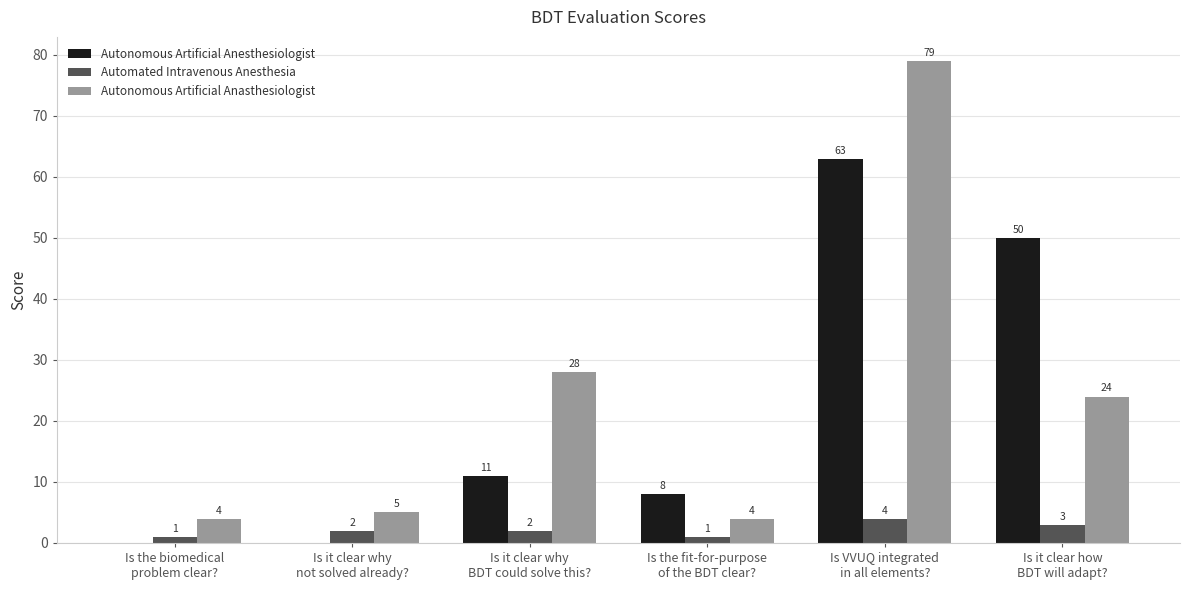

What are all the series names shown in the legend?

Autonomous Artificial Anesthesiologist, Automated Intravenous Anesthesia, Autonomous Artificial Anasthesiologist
---
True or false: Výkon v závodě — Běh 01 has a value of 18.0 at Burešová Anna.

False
==
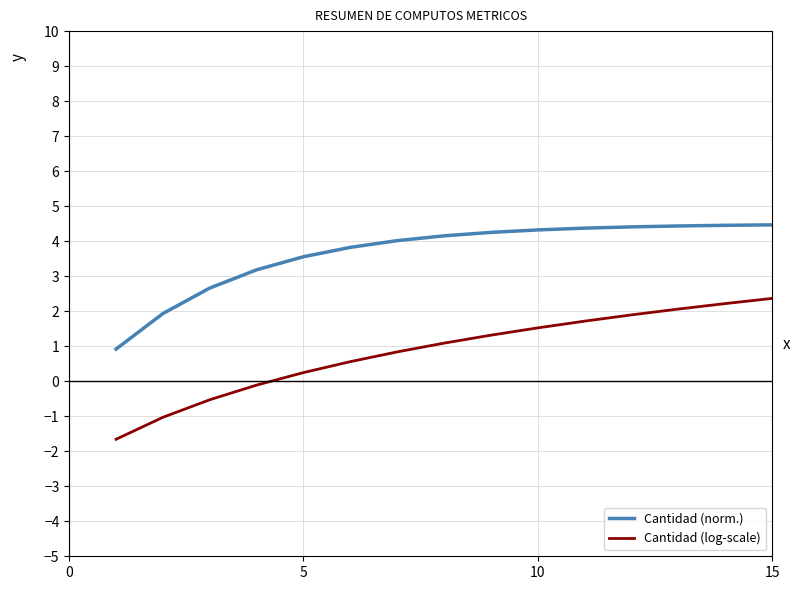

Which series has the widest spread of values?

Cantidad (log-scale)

■ Request ■
Copy the records from the line that has "Which series has the widest spread of values?" through the line that has "Cantidad (log-scale)", swapping "widest" for "narrowest" and leaving everything else as it is.

■ Problem solution ■
Which series has the narrowest spread of values?

Cantidad (log-scale)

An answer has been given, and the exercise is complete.